Benchmark Highlights AI’s Current Weaknesses: Early results showed that leading AI models scored very poorly, achieving only about 2.7-8% accuracy, indicating tasks beyond modern AI capabilities.
Why thebenchmark Doesn’t Indicate AI is Nearing Human Intelligence: The test measures specific knowledge and performance rather than true understanding. For AI, high scores don’t mean they have evolved to think like humans but have simply learned patterns from test questions.
Human and Machine Intelligence Are Different: Human intelligence results from continuous learning from experiences, while AI processes information based on patterns from training data. AI lacks the intrinsic understanding humans possess.

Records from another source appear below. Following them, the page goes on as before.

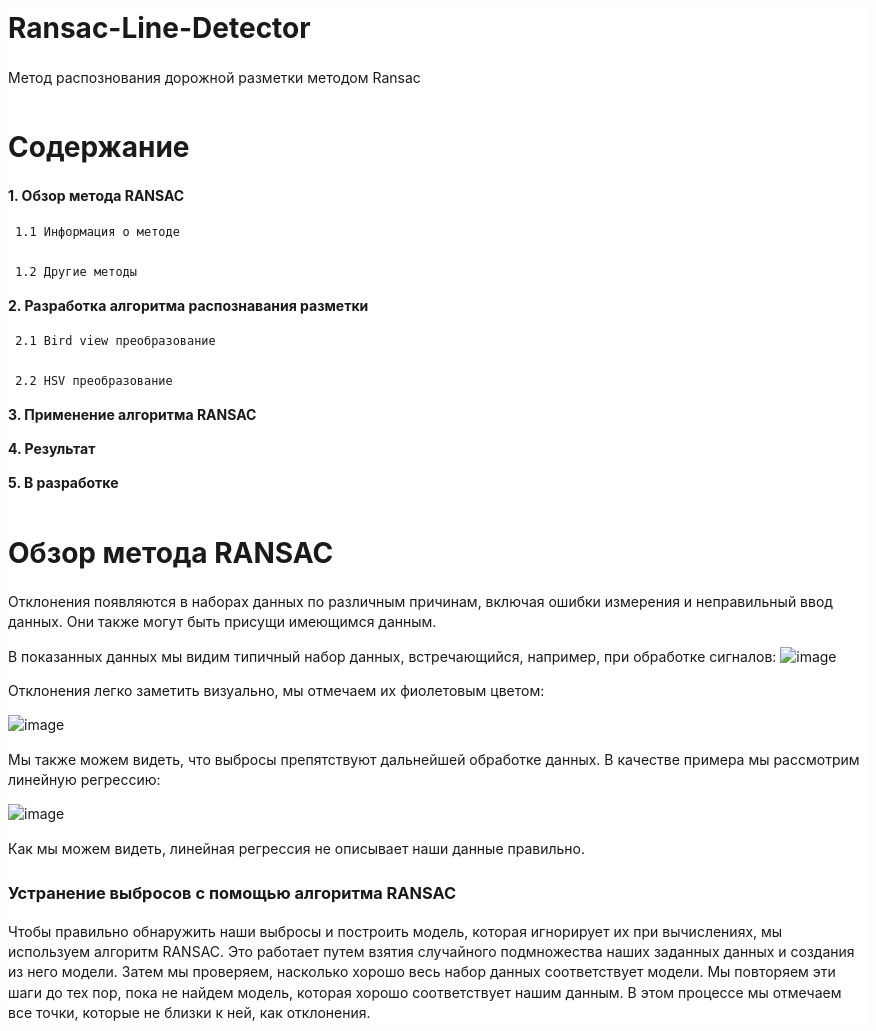 # Ransac-Line-Detector
Метод распознования дорожной разметки методом Ransac


#
# Содержание

**1. Обзор метода RANSAC**

     1.1 Информация о методе

     1.2 Другие методы

**2. Разработка алгоритма распознавания разметки**

     2.1 Bird view преобразование

     2.2 HSV преобразование

**3. Применение алгоритма RANSAC**

**4. Результат**

**5. В разработке**
#

#


# Обзор метода RANSAC

Отклонения появляются в наборах данных по различным причинам, включая ошибки измерения и неправильный ввод данных. Они также могут быть присущи имеющимся данным.

В показанных данных мы видим типичный набор данных, встречающийся, например, при обработке сигналов:
![image](https://github.com/SemkaTsocurenco/Ransac-Line-Detector/assets/45175139/c3ec34ed-37ca-46d6-b37f-5b5672d75b12)


Отклонения легко заметить визуально, мы отмечаем их фиолетовым цветом:

![image](https://github.com/SemkaTsocurenco/Ransac-Line-Detector/assets/45175139/8b8540a6-2637-479c-bd32-4286380eed49)


Мы также можем видеть, что выбросы препятствуют дальнейшей обработке данных. В качестве примера мы рассмотрим линейную регрессию:

![image](https://github.com/SemkaTsocurenco/Ransac-Line-Detector/assets/45175139/776c90f9-c94e-4e15-9471-2baac89e7e5a)


Как мы можем видеть, линейная регрессия не описывает наши данные правильно.


### Устранение выбросов с помощью алгоритма RANSAC

Чтобы правильно обнаружить наши выбросы и построить модель, которая игнорирует их при вычислениях, мы используем алгоритм RANSAC. Это работает путем взятия случайного подмножества наших заданных данных и создания из него модели. Затем мы проверяем, насколько хорошо весь набор данных соответствует модели. Мы повторяем эти шаги до тех пор, пока не найдем модель, которая хорошо соответствует нашим данным. В этом процессе мы отмечаем все точки, которые не близки к ней, как отклонения.
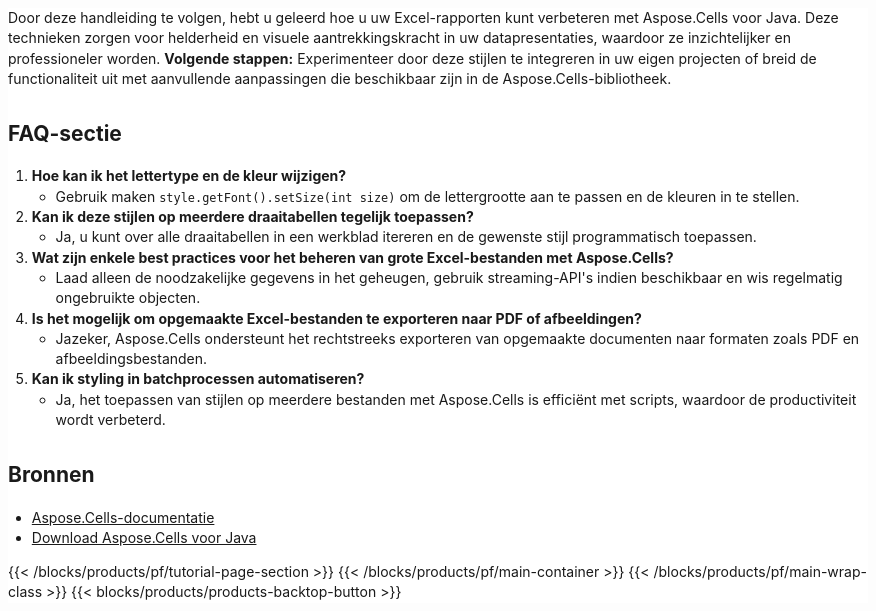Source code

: Door deze handleiding te volgen, hebt u geleerd hoe u uw Excel-rapporten kunt verbeteren met Aspose.Cells voor Java. Deze technieken zorgen voor helderheid en visuele aantrekkingskracht in uw datapresentaties, waardoor ze inzichtelijker en professioneler worden.
**Volgende stappen:** Experimenteer door deze stijlen te integreren in uw eigen projecten of breid de functionaliteit uit met aanvullende aanpassingen die beschikbaar zijn in de Aspose.Cells-bibliotheek.
## FAQ-sectie
1. **Hoe kan ik het lettertype en de kleur wijzigen?**
   - Gebruik maken `style.getFont().setSize(int size)` om de lettergrootte aan te passen en de kleuren in te stellen.
2. **Kan ik deze stijlen op meerdere draaitabellen tegelijk toepassen?**
   - Ja, u kunt over alle draaitabellen in een werkblad itereren en de gewenste stijl programmatisch toepassen.
3. **Wat zijn enkele best practices voor het beheren van grote Excel-bestanden met Aspose.Cells?**
   - Laad alleen de noodzakelijke gegevens in het geheugen, gebruik streaming-API's indien beschikbaar en wis regelmatig ongebruikte objecten.
4. **Is het mogelijk om opgemaakte Excel-bestanden te exporteren naar PDF of afbeeldingen?**
   - Jazeker, Aspose.Cells ondersteunt het rechtstreeks exporteren van opgemaakte documenten naar formaten zoals PDF en afbeeldingsbestanden.
5. **Kan ik styling in batchprocessen automatiseren?**
   - Ja, het toepassen van stijlen op meerdere bestanden met Aspose.Cells is efficiënt met scripts, waardoor de productiviteit wordt verbeterd.
## Bronnen
- [Aspose.Cells-documentatie](https://reference.aspose.com/cells/java/)
- [Download Aspose.Cells voor Java](https://releases.aspose.com/cells/java)

{{< /blocks/products/pf/tutorial-page-section >}}
{{< /blocks/products/pf/main-container >}}
{{< /blocks/products/pf/main-wrap-class >}}
{{< blocks/products/products-backtop-button >}}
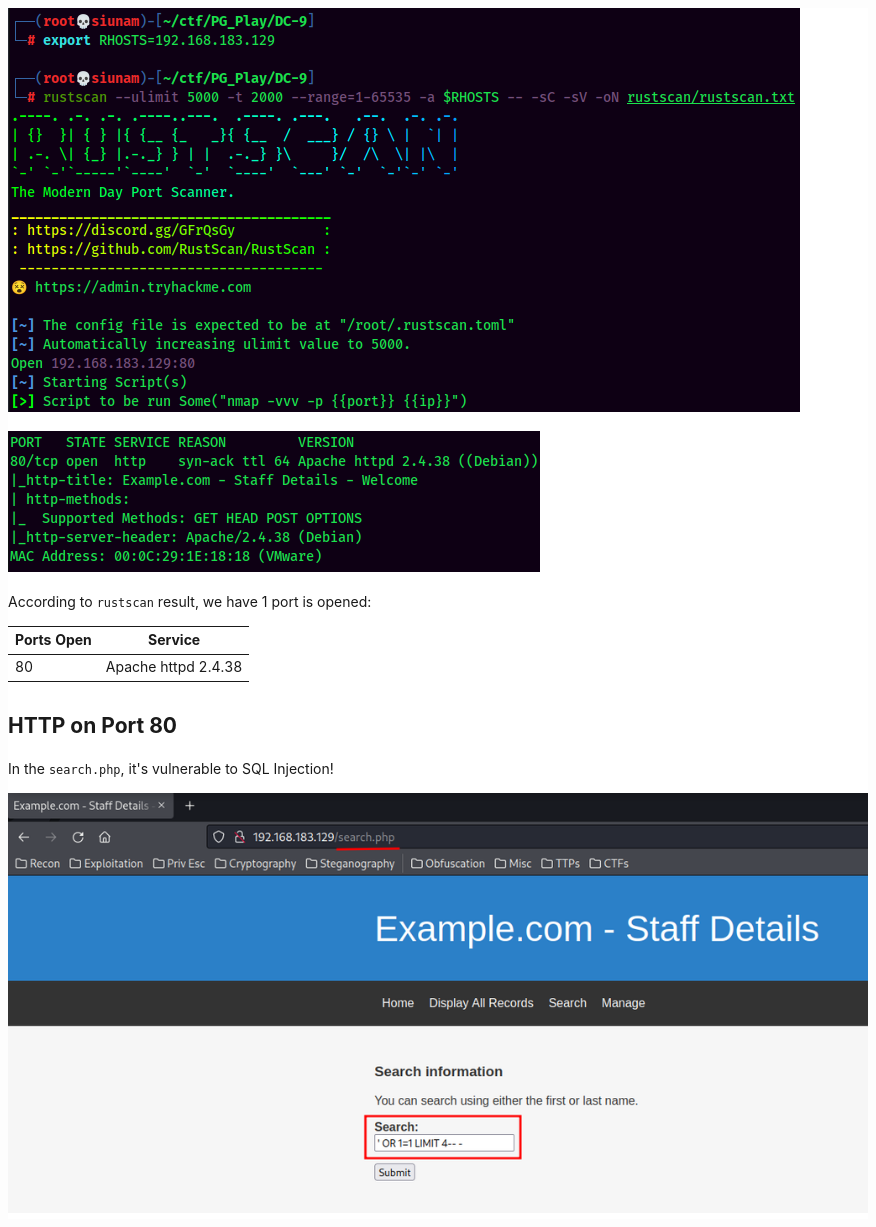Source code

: ![](https://github.com/siunam321/CTF-Writeups/blob/main/Proving-Grounds-Play/DC-9/images/a3.png)

![](https://github.com/siunam321/CTF-Writeups/blob/main/Proving-Grounds-Play/DC-9/images/a4.png)

According to `rustscan` result, we have 1 port is opened:

Ports Open        | Service
------------------|------------------------
80                | Apache httpd 2.4.38

## HTTP on Port 80

In the `search.php`, it's vulnerable to SQL Injection!

![](https://github.com/siunam321/CTF-Writeups/blob/main/Proving-Grounds-Play/DC-9/images/a5.png)
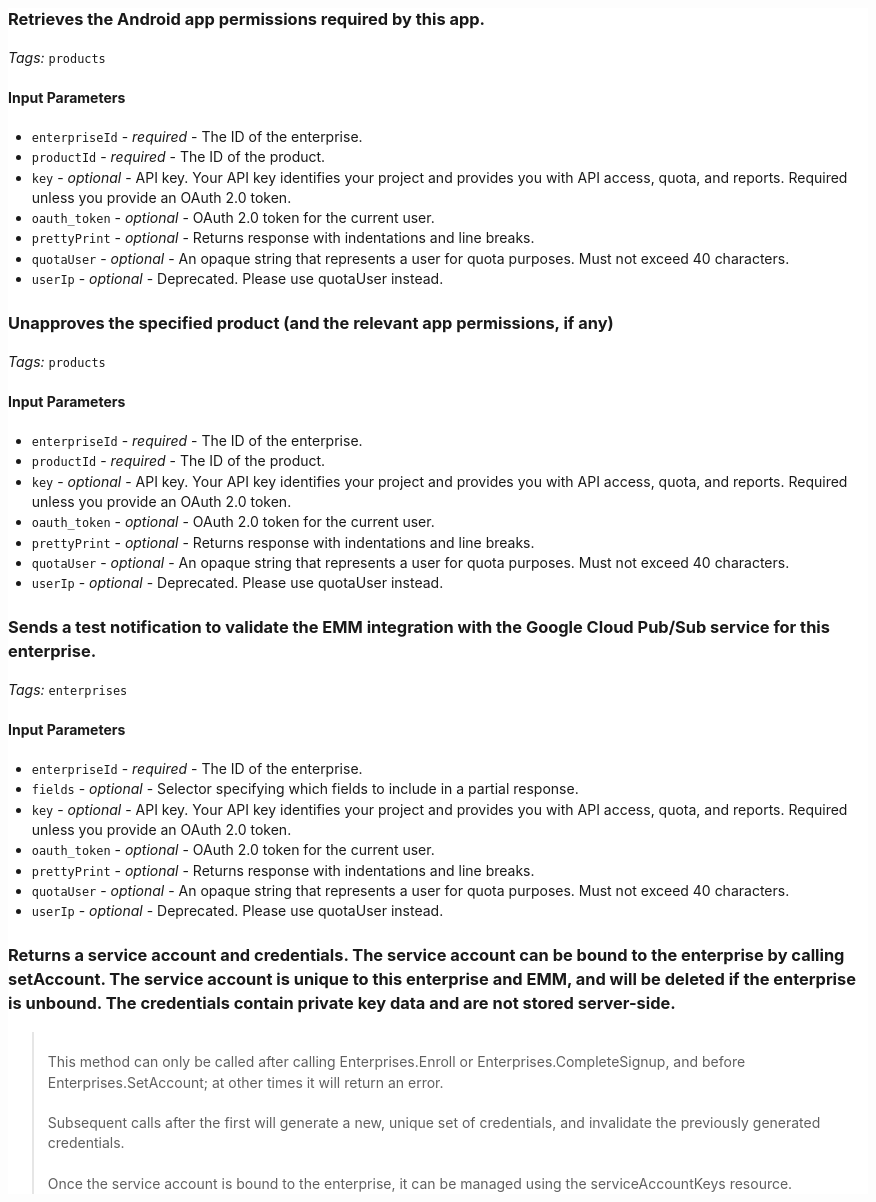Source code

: ### Retrieves the Android app permissions required by this app.

*Tags:* `products`

#### Input Parameters
* `enterpriseId` - _required_ - The ID of the enterprise.
* `productId` - _required_ - The ID of the product.
* `key` - _optional_ - API key. Your API key identifies your project and provides you with API access, quota, and reports. Required unless you provide an OAuth 2.0 token.
* `oauth_token` - _optional_ - OAuth 2.0 token for the current user.
* `prettyPrint` - _optional_ - Returns response with indentations and line breaks.
* `quotaUser` - _optional_ - An opaque string that represents a user for quota purposes. Must not exceed 40 characters.
* `userIp` - _optional_ - Deprecated. Please use quotaUser instead.

### Unapproves the specified product (and the relevant app permissions, if any)

*Tags:* `products`

#### Input Parameters
* `enterpriseId` - _required_ - The ID of the enterprise.
* `productId` - _required_ - The ID of the product.
* `key` - _optional_ - API key. Your API key identifies your project and provides you with API access, quota, and reports. Required unless you provide an OAuth 2.0 token.
* `oauth_token` - _optional_ - OAuth 2.0 token for the current user.
* `prettyPrint` - _optional_ - Returns response with indentations and line breaks.
* `quotaUser` - _optional_ - An opaque string that represents a user for quota purposes. Must not exceed 40 characters.
* `userIp` - _optional_ - Deprecated. Please use quotaUser instead.

### Sends a test notification to validate the EMM integration with the Google Cloud Pub/Sub service for this enterprise.

*Tags:* `enterprises`

#### Input Parameters
* `enterpriseId` - _required_ - The ID of the enterprise.
* `fields` - _optional_ - Selector specifying which fields to include in a partial response.
* `key` - _optional_ - API key. Your API key identifies your project and provides you with API access, quota, and reports. Required unless you provide an OAuth 2.0 token.
* `oauth_token` - _optional_ - OAuth 2.0 token for the current user.
* `prettyPrint` - _optional_ - Returns response with indentations and line breaks.
* `quotaUser` - _optional_ - An opaque string that represents a user for quota purposes. Must not exceed 40 characters.
* `userIp` - _optional_ - Deprecated. Please use quotaUser instead.

### Returns a service account and credentials. The service account can be bound to the enterprise by calling setAccount. The service account is unique to this enterprise and EMM, and will be deleted if the enterprise is unbound. The credentials contain private key data and are not stored server-side.<br/>
> <br/>
> This method can only be called after calling Enterprises.Enroll or Enterprises.CompleteSignup, and before Enterprises.SetAccount; at other times it will return an error.<br/>
> <br/>
> Subsequent calls after the first will generate a new, unique set of credentials, and invalidate the previously generated credentials.<br/>
> <br/>
> Once the service account is bound to the enterprise, it can be managed using the serviceAccountKeys resource.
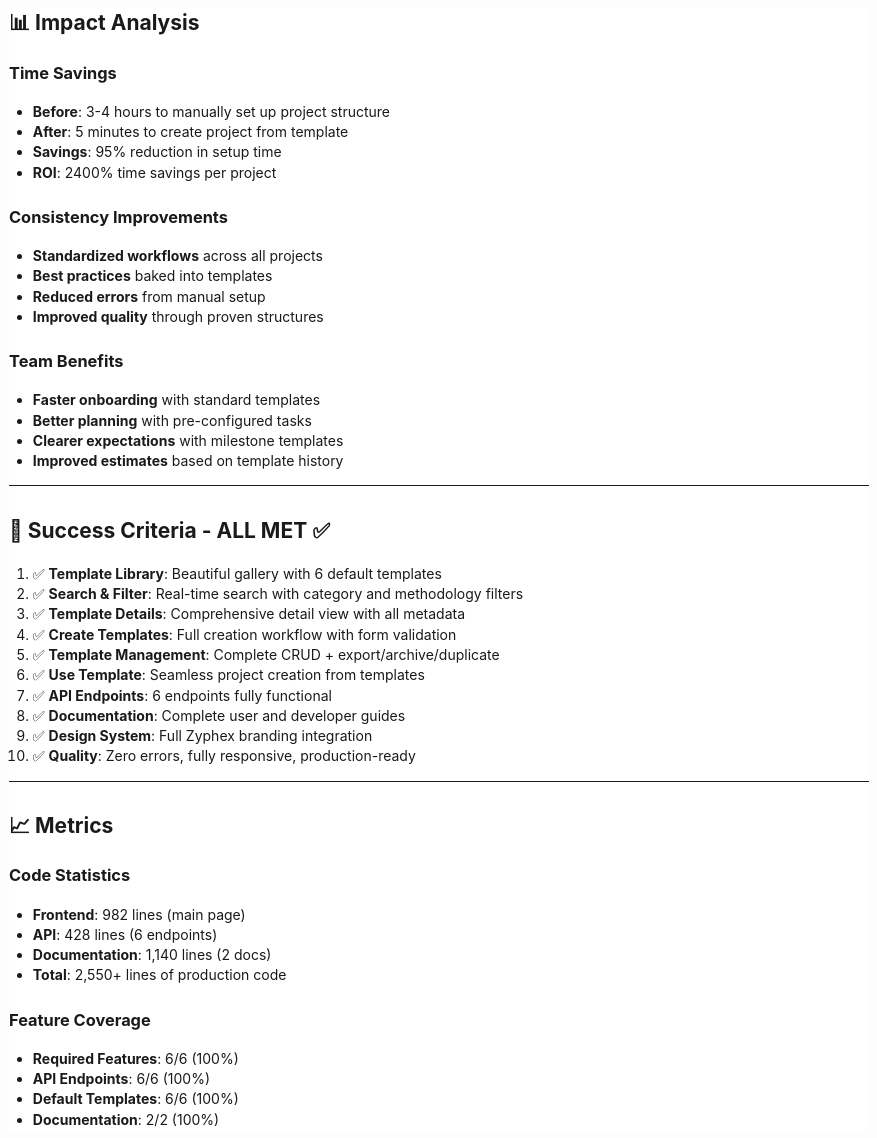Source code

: 
## 📊 Impact Analysis

### Time Savings
- **Before**: 3-4 hours to manually set up project structure
- **After**: 5 minutes to create project from template
- **Savings**: 95% reduction in setup time
- **ROI**: 2400% time savings per project

### Consistency Improvements
- **Standardized workflows** across all projects
- **Best practices** baked into templates
- **Reduced errors** from manual setup
- **Improved quality** through proven structures

### Team Benefits
- **Faster onboarding** with standard templates
- **Better planning** with pre-configured tasks
- **Clearer expectations** with milestone templates
- **Improved estimates** based on template history

---

## 🎉 Success Criteria - ALL MET ✅

1. ✅ **Template Library**: Beautiful gallery with 6 default templates
2. ✅ **Search & Filter**: Real-time search with category and methodology filters
3. ✅ **Template Details**: Comprehensive detail view with all metadata
4. ✅ **Create Templates**: Full creation workflow with form validation
5. ✅ **Template Management**: Complete CRUD + export/archive/duplicate
6. ✅ **Use Template**: Seamless project creation from templates
7. ✅ **API Endpoints**: 6 endpoints fully functional
8. ✅ **Documentation**: Complete user and developer guides
9. ✅ **Design System**: Full Zyphex branding integration
10. ✅ **Quality**: Zero errors, fully responsive, production-ready

---

## 📈 Metrics

### Code Statistics
- **Frontend**: 982 lines (main page)
- **API**: 428 lines (6 endpoints)
- **Documentation**: 1,140 lines (2 docs)
- **Total**: 2,550+ lines of production code

### Feature Coverage
- **Required Features**: 6/6 (100%)
- **API Endpoints**: 6/6 (100%)
- **Default Templates**: 6/6 (100%)
- **Documentation**: 2/2 (100%)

AI’s Purpose Isn’t to Mimic Human Learning: Instead of learning, AI models optimize for specific benchmark tasks, which focuses them on the exact types of questions the test contains. This isn’t indicative of a broader, human-like intellect.
Score Improvements Show Optimization, Not Superintelligence: As AI models improved over time on this exam, it demonstrates targeted optimization rather than approaching human-like or general intelligence.
Real World Relevance of Benchmarks: The benchmark’s questions skew toward STEM fields. For tasks in writing, communication, etc., it’s less predictive. Real utility should be evaluated based on specific tasks relevant to use scenarios.
Practical Advice on AI Adoption: For professionals using or considering AI tools, benchmark scores shouldn’t sway decisions since specialized tasks may not align with exam questions. It’s better to create custom tests assessing how AI performs the specific tasks required.